Chris Rubio

No. 64
- Position: Long snapper

Career information
- High school: Charter Oak High School
- College: UCLA

= Chris Rubio =

American football trainer

Chris Rubio is an American football trainer of long snappers. He works with high school long snappers and evaluates them for college football programs. His Rubio's Long Snapping Camp is recognized as the longest-running long-snapping camp in the nation.

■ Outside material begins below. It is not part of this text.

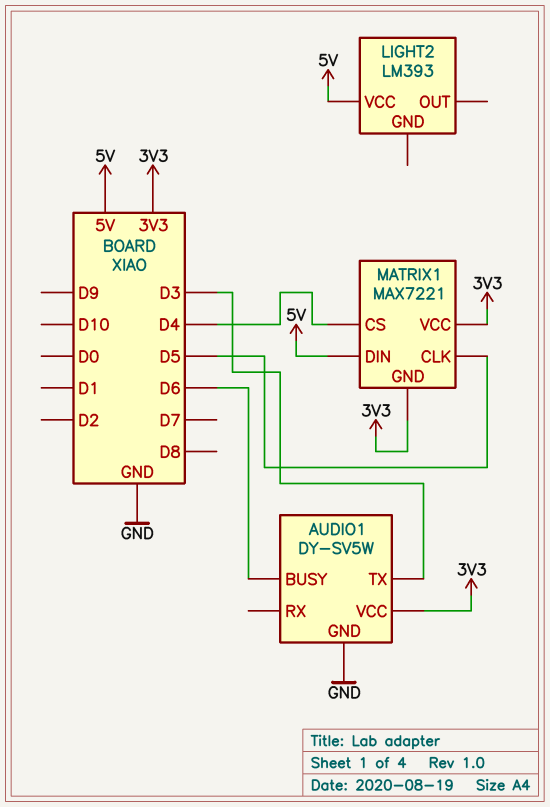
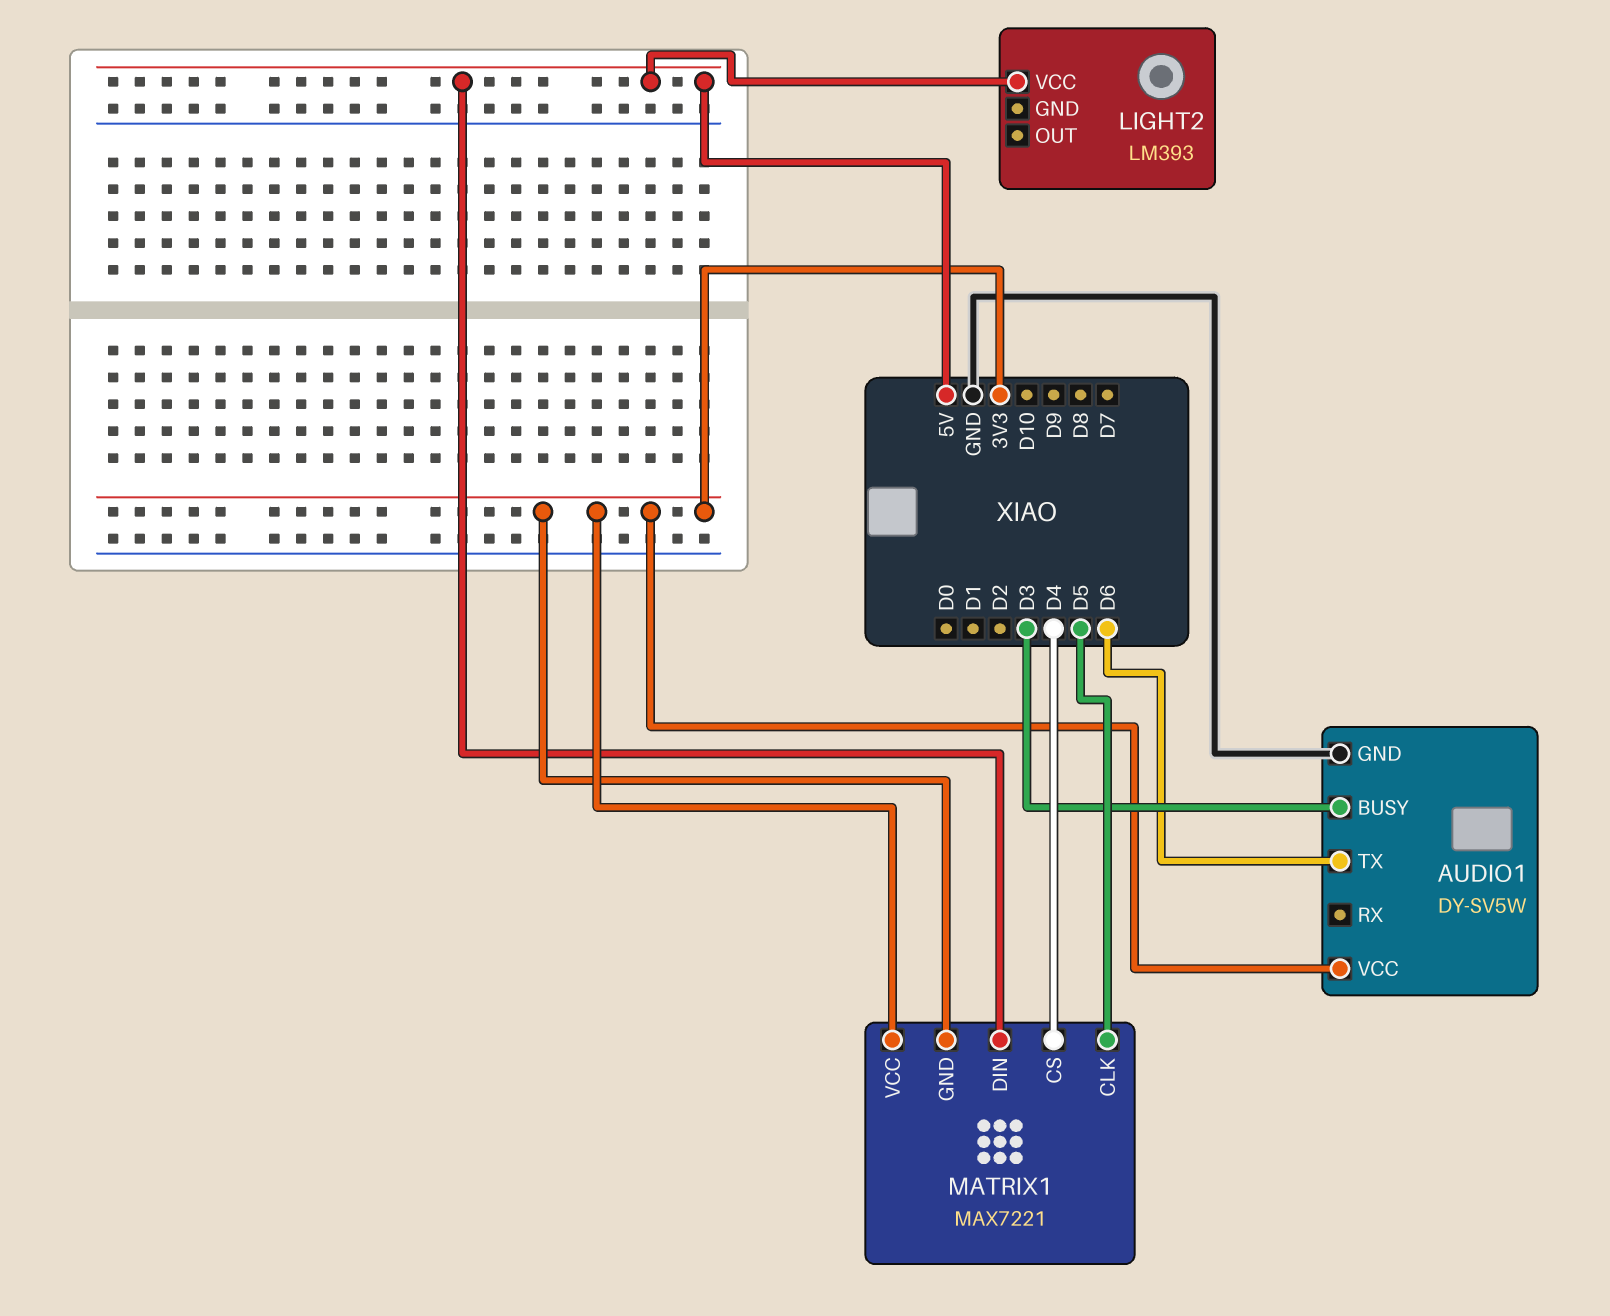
AUDIO1 pin BUSY: D6 -> D3
AUDIO1 pin TX: D3 -> D6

Over the past 17 years, Rubio has helped over 1,000 long snappers play football in college and the NFL. Rubio runs Long Snapping camps all around the US, with the premier event being held in Las Vegas, Nevada. His Las Vegas event has grown from about 15 participants in the mid-2000s to about 350 participants in 2018. During the COVID-19 pandemic, he used virtual training sessions as his main coaching tool. Rubio partners with Chris Sailer, who provides a similar service for placekickers and punters with Chris Sailer Kicking. The two were teammates in college with the UCLA Bruins.

He selects the participants for the US Army All-American Bowl and Polynesian Bowl each year. Rubio is a co-founder of the Patrick Mannelly Award, given to the best Long Snapper at the Division I FBS level. Over the last 17 years, Rubio has helped over 1,000 high school and junior college long snappers. Alumni from Rubio’s camps include former and current NFL long snappers, such as Cole Mazza, Aaron Brewer, Jon Weeks, Taybor Pepper, Rick Lovato, Kameron Canaday, Reid Ferguson, Carson Tinker, Scott Daly, Camaron Cheeseman, Jon Cardona, and Christian Yount. Rubio has helped to coach and sculpt two long snappers that were drafted in the past two years, Blake Ferguson and Thomas Fletcher.

One of Rubio's former students, Tanner Gibas, created a documentary about Rubio and his impact on the Long Snapping community.

Recently, Rubio has been featured in an NFL Films show on Long Snapping (Long Snapping Bros: A Closer Look at "the Mannings of Long Snapping" | NFL Films Presents), a full episode on Freakonomics and is set to host The Rubio Method (a national tv show on men's health).